* TASK BRIEF *
Within the listing below, the lines to output run from the one containing "(usegerberattributes false)" through the one containing "(psnegative false)"; copy them exactly and nothing else.

----------

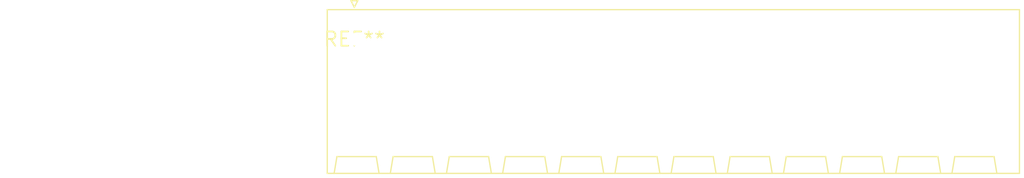
<source format=kicad_pcb>
(kicad_pcb (version 20240108) (generator pcbnew)

  (general
    (thickness 1.6)
  )

  (paper "A4")
  (layers
    (0 "F.Cu" signal)
    (31 "B.Cu" signal)
    (32 "B.Adhes" user "B.Adhesive")
    (33 "F.Adhes" user "F.Adhesive")
    (34 "B.Paste" user)
    (35 "F.Paste" user)
    (36 "B.SilkS" user "B.Silkscreen")
    (37 "F.SilkS" user "F.Silkscreen")
    (38 "B.Mask" user)
    (39 "F.Mask" user)
    (40 "Dwgs.User" user "User.Drawings")
    (41 "Cmts.User" user "User.Comments")
    (42 "Eco1.User" user "User.Eco1")
    (43 "Eco2.User" user "User.Eco2")
    (44 "Edge.Cuts" user)
    (45 "Margin" user)
    (46 "B.CrtYd" user "B.Courtyard")
    (47 "F.CrtYd" user "F.Courtyard")
    (48 "B.Fab" user)
    (49 "F.Fab" user)
    (50 "User.1" user)
    (51 "User.2" user)
    (52 "User.3" user)
    (53 "User.4" user)
    (54 "User.5" user)
    (55 "User.6" user)
    (56 "User.7" user)
    (57 "User.8" user)
    (58 "User.9" user)
  )

  (setup
    (pad_to_mask_clearance 0)
    (pcbplotparams
      (layerselection 0x00010fc_ffffffff)
      (plot_on_all_layers_selection 0x0000000_00000000)
      (disableapertmacros false)
      (usegerberextensions false)
      (usegerberattributes false)
      (usegerberadvancedattributes false)
      (creategerberjobfile false)
      (dashed_line_dash_ratio 12.000000)
      (dashed_line_gap_ratio 3.000000)
      (svgprecision 4)
      (plotframeref false)
      (viasonmask false)
      (mode 1)
      (useauxorigin false)
      (hpglpennumber 1)
      (hpglpenspeed 20)
      (hpglpendiameter 15.000000)
      (dxfpolygonmode false)
      (dxfimperialunits false)
      (dxfusepcbnewfont false)
      (psnegative false)
      (psa4output false)
      (plotreference false)
      (plotvalue false)
      (plotinvisibletext false)
      (sketchpadsonfab false)
      (subtractmaskfromsilk false)
      (outputformat 1)
      (mirror false)
      (drillshape 1)
      (scaleselection 1)
      (outputdirectory "")
    )
  )

  (net 0 "")

  (footprint "PhoenixContact_SPT_2.5_12-H-5.0-EX_1x12_P5.0mm_Horizontal" (layer "F.Cu") (at 0 0))

)

</source>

----------

* WRITTEN ANSWER *
      (usegerberattributes false)
      (usegerberadvancedattributes false)
      (creategerberjobfile false)
      (dashed_line_dash_ratio 12.000000)
      (dashed_line_gap_ratio 3.000000)
      (svgprecision 4)
      (plotframeref false)
      (viasonmask false)
      (mode 1)
      (useauxorigin false)
      (hpglpennumber 1)
      (hpglpenspeed 20)
      (hpglpendiameter 15.000000)
      (dxfpolygonmode false)
      (dxfimperialunits false)
      (dxfusepcbnewfont false)
      (psnegative false)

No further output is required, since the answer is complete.